- Tasks to perform:
**A)** Reproduce the portion of the legal malpractice case summary from "Where plaintiff offered" to "statute of limitations.".
**B)** Carry on the legal malpractice case summary, starting right after its final sentence.

- Selected excerpt:
Where plaintiff offered no evidence to refute defendant attorney’s testimony that he told plaintiff about the issues with a title before the closing of a real property purchase, summary judgment on the legal malpractice claim was affirmed based on the statute of limitations.
In Dent Road General Partnership v. Synovus Bank, No. W2017-01550-COA-R3-CV (Tenn. Ct. App. Nov. 26, 2018), plaintiff was a partnership who had worked with defendant attorney on the purchase of three tracts of real property in 2004. Although the contract stated that the parcels would be conveyed by warranty deeds, at closing a quitclaim deed was given for one. Later, in 2011, plaintiff partnership attempted to sell the property, at which time a title search revealed “four pending lawsuits seeking to set aside a fraudulent conveyance [of one parcel]…, several judgment liens, and liens lis pendens.” Within one year of this 2011 title search, plaintiff brought suit against several entities, including a claim for legal malpractice against defendant attorney in connection with the 2004 purchase.
The trial court granted summary judgment to defendant attorney, finding that “the injury for purposes of the discovery rule occurred on the date of closing, Marcy 31, 2004, and that [plaintiffs] were alerted to the injury when they received the quitclaim deed at closing.” The Court of Appeals affirmed this ruling.

- Collected data:
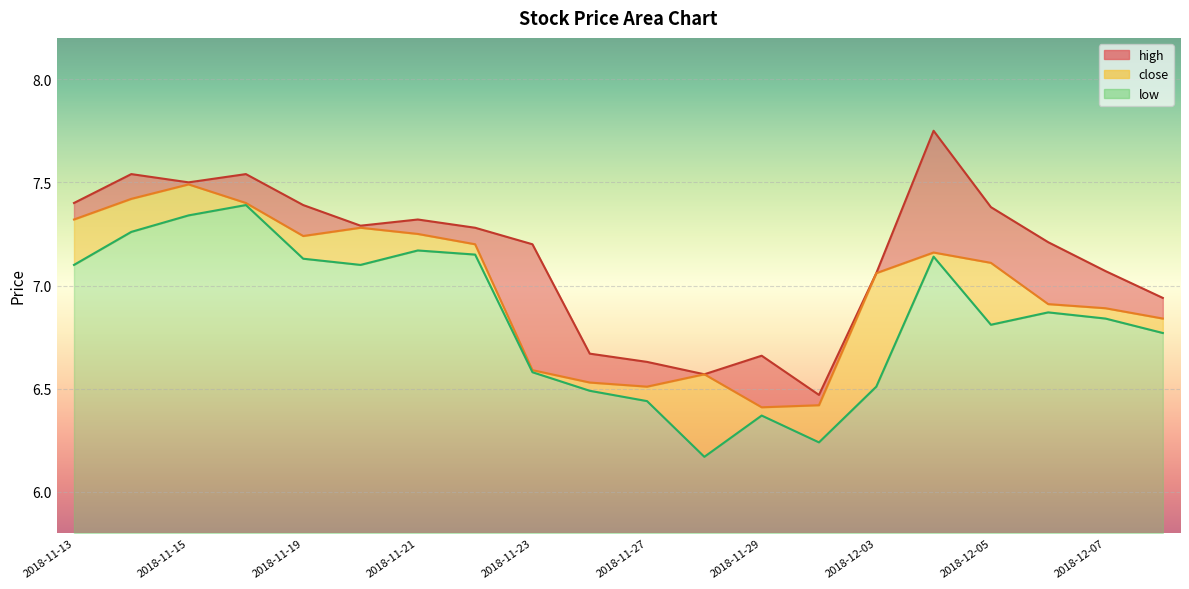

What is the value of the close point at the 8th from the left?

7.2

- Exercise responses:
**A)**
Where plaintiff offered no evidence to refute defendant attorney’s testimony that he told plaintiff about the issues with a title before the closing of a real property purchase, summary judgment on the legal malpractice claim was affirmed based on the statute of limitations.

**B)**
In legal malpractice cases, the discovery rule applies to the one-year statute of limitations, and starts when the plaintiff suffers “legally cognizable damage” and when plaintiff “must have known or in the exercise of reasonable diligence should have known that this injury was caused by the defendant’s wrongful or negligent conduct.” Here, plaintiff argued that the partnership did not suffer an injury, nor did it know about an injury, until it was unable to sell the property due to the title search that revealed the pending lawsuits. Defendant attorney, on the other hand, argued that the statute of limitations on the alleged malpractice began to run at closing when plaintiff was given a quitclaim rather than a warranty deed.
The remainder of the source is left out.